The physical space of the church created a spiritual connection to God that reaffirmed her faith. In this way, it is not just the people that make the church, but the material fabric of a building can also contain part of a community’s soul, as the material evokes the immaterial.
The rise of Daesh and subsequent re-configurations of heritage, has meant that minority communities such as the Assyrian Christians and Yezidis have lost vital places in which their religious identities can be formed and practiced.
Freedom of religion or belief is directly linked to heritage
These connections between heritage and religion have ongoing implications for the freedom of religious beliefs, especially among minority groups in the region.
This is because, when access to religious heritage is restricted or these spaces are destroyed it is not only communities’ physical presence that is being removed from the landscape, but also their identity as signified and maintained through their intangible cultural practices which occur within and are enabled by this heritage.

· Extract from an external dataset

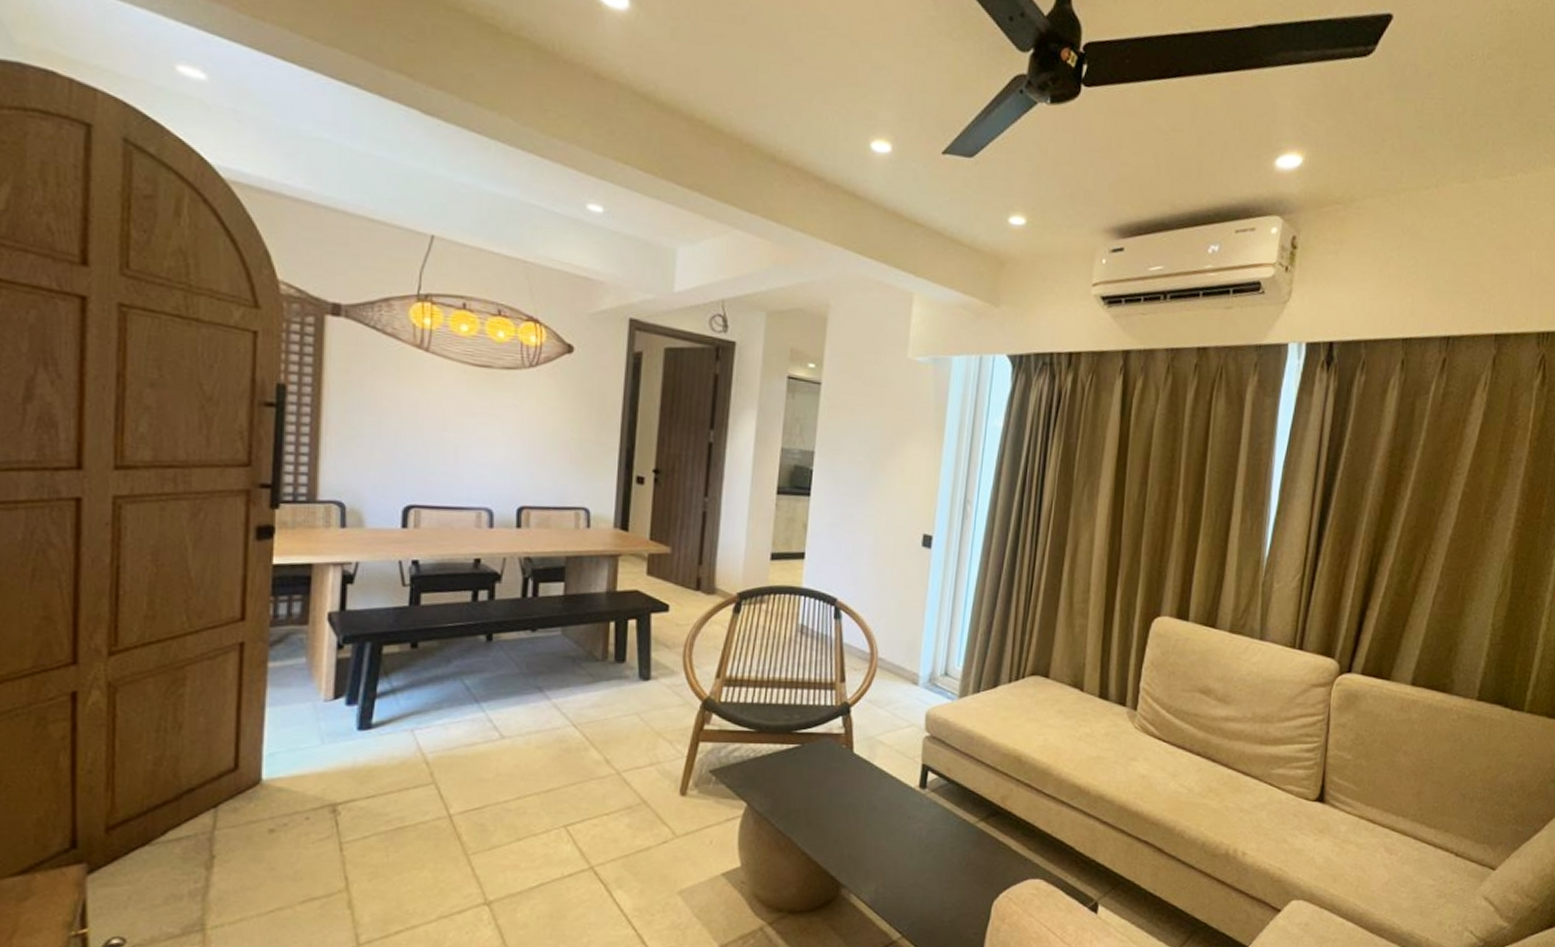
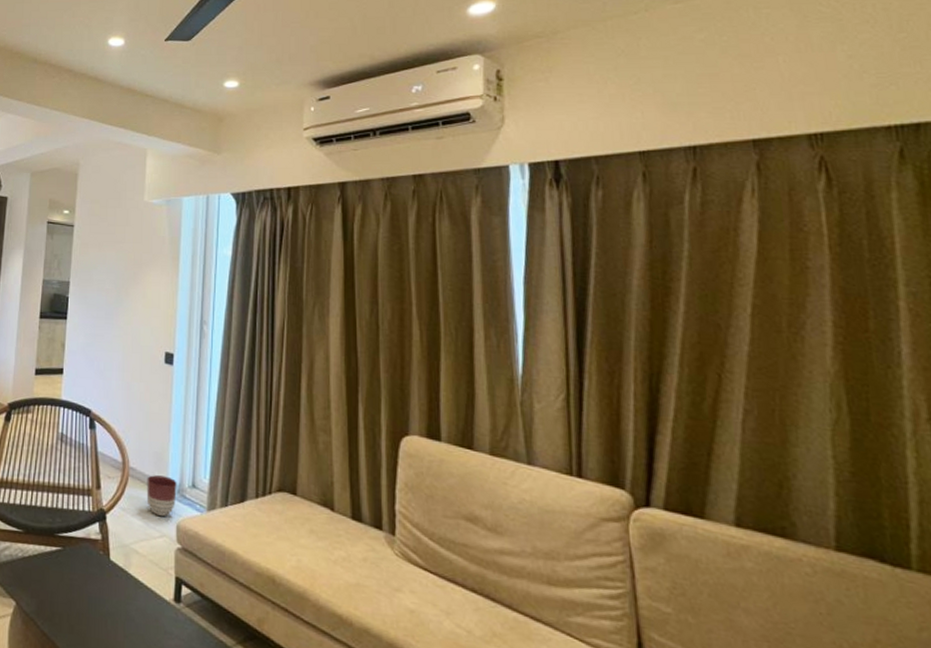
planter: none [895,665,929,706] -> present [146,475,177,516]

For those who already experience social and economic marginalisation their ability to maintain their cultural and religious identities is severely threatened. This is especially the case for those who have been internally displaced or are living as refuges in another country.
In this way, freedom of religious belief is directly linked to heritage. When this heritage is lost or endangered, the ongoing survival of minority religious communities is at risk.
As another of my interlocutors described, ‘It is so essential for the Assyrians to be in their homeland it is like when the fish leaves the water, it can’t live without it – how will the Assyrian community survive if they are not in their places?’
Sofya Shahab is a Research Officer with the Coalition for Religious Equality and Inclusive Development (CREID), an international programme led by IDS.